PROBLEM DESCRIPTION >> Omit every picture and write out the rest of the records exactly.

::: DATA TO USE :::

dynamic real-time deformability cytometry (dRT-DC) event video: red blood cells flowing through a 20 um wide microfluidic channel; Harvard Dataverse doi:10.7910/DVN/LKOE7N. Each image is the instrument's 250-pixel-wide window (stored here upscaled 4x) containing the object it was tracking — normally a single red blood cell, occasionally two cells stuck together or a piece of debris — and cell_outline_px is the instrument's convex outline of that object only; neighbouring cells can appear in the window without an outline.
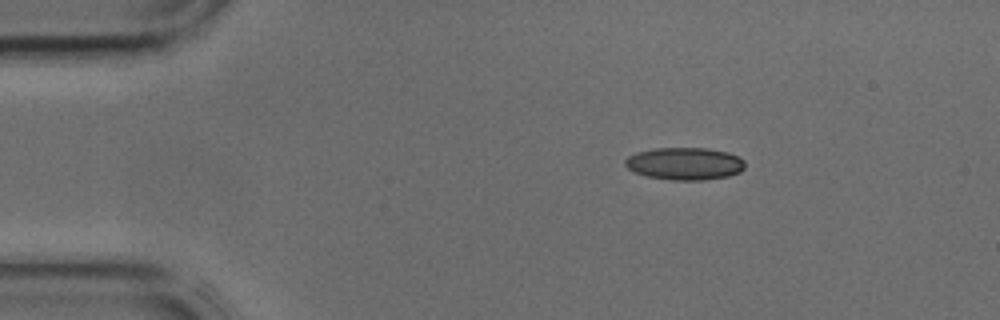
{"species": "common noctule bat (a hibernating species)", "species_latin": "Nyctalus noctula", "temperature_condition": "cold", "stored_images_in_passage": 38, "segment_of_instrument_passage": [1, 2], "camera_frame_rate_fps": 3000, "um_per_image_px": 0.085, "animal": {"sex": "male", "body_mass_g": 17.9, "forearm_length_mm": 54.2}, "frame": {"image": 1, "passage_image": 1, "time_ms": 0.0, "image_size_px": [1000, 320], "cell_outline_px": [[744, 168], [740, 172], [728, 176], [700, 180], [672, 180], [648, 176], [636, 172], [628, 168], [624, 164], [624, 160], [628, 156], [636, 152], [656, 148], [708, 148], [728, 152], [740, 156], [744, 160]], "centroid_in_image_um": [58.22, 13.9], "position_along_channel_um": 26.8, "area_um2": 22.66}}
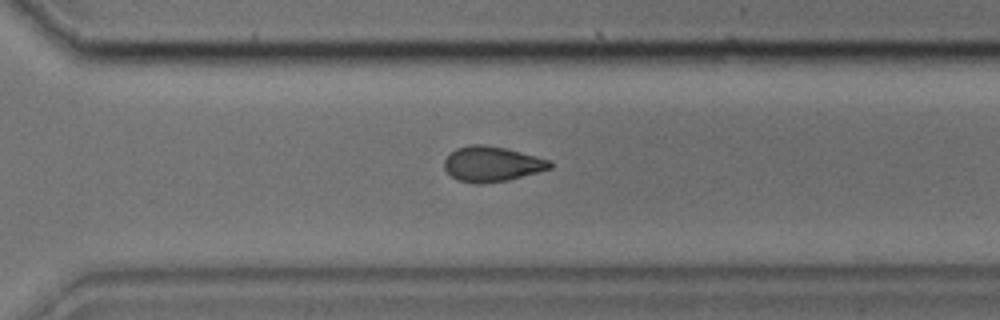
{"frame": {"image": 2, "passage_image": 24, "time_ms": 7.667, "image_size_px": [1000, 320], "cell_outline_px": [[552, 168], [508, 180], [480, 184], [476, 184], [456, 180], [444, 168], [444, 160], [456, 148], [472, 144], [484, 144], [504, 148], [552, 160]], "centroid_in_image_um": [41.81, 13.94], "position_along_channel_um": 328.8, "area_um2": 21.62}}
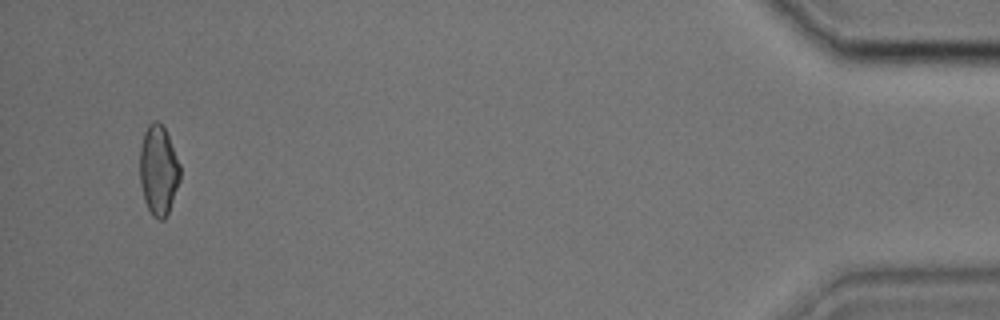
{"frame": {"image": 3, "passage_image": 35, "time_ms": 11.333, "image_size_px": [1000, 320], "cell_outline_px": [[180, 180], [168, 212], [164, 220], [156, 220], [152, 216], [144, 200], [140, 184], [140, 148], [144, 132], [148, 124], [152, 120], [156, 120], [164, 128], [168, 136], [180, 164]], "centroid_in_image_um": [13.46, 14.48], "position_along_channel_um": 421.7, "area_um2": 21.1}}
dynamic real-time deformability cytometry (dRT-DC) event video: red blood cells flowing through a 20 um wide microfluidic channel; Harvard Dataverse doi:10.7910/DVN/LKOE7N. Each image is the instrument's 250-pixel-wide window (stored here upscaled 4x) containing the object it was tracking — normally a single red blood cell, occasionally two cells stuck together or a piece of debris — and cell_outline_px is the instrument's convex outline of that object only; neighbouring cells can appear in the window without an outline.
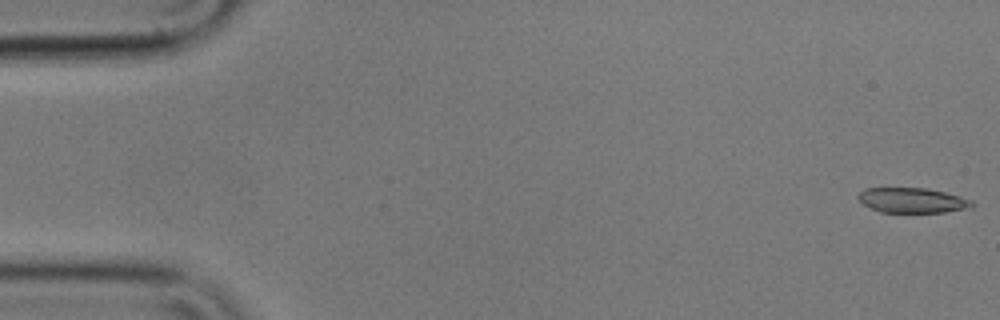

:::

TASK ANSWER >>
dynamic real-time deformability cytometry (dRT-DC) event video: red blood cells flowing through a 20 um wide microfluidic channel; Harvard Dataverse doi:10.7910/DVN/LKOE7N. Each image is the instrument's 250-pixel-wide window (stored here upscaled 4x) containing the object it was tracking — normally a single red blood cell, occasionally two cells stuck together or a piece of debris — and cell_outline_px is the instrument's convex outline of that object only; neighbouring cells can appear in the window without an outline.
{"species": "common noctule bat (a hibernating species)", "species_latin": "Nyctalus noctula", "temperature_condition": "cold", "stored_images_in_passage": 38, "segment_of_instrument_passage": [1, 2], "camera_frame_rate_fps": 3000, "um_per_image_px": 0.085, "animal": {"sex": "male", "body_mass_g": 17.9, "forearm_length_mm": 54.2}, "frame": {"image": 1, "passage_image": 1, "time_ms": 0.0, "image_size_px": [1000, 320], "cell_outline_px": [[744, 168], [740, 172], [728, 176], [700, 180], [672, 180], [648, 176], [636, 172], [628, 168], [624, 164], [624, 160], [628, 156], [636, 152], [656, 148], [708, 148], [728, 152], [740, 156], [744, 160]], "centroid_in_image_um": [58.22, 13.9], "position_along_channel_um": 26.8, "area_um2": 22.66}}
{"frame": {"image": 2, "passage_image": 24, "time_ms": 7.667, "image_size_px": [1000, 320], "cell_outline_px": [[552, 168], [508, 180], [480, 184], [476, 184], [456, 180], [444, 168], [444, 160], [456, 148], [472, 144], [484, 144], [504, 148], [552, 160]], "centroid_in_image_um": [41.81, 13.94], "position_along_channel_um": 328.8, "area_um2": 21.62}}
{"frame": {"image": 3, "passage_image": 35, "time_ms": 11.333, "image_size_px": [1000, 320], "cell_outline_px": [[180, 180], [168, 212], [164, 220], [156, 220], [152, 216], [144, 200], [140, 184], [140, 148], [144, 132], [148, 124], [152, 120], [156, 120], [164, 128], [168, 136], [180, 164]], "centroid_in_image_um": [13.46, 14.48], "position_along_channel_um": 421.7, "area_um2": 21.1}}
dynamic real-time deformability cytometry (dRT-DC) event video: red blood cells flowing through a 20 um wide microfluidic channel; Harvard Dataverse doi:10.7910/DVN/LKOE7N. Each image is the instrument's 250-pixel-wide window (stored here upscaled 4x) containing the object it was tracking — normally a single red blood cell, occasionally two cells stuck together or a piece of debris — and cell_outline_px is the instrument's convex outline of that object only; neighbouring cells can appear in the window without an outline.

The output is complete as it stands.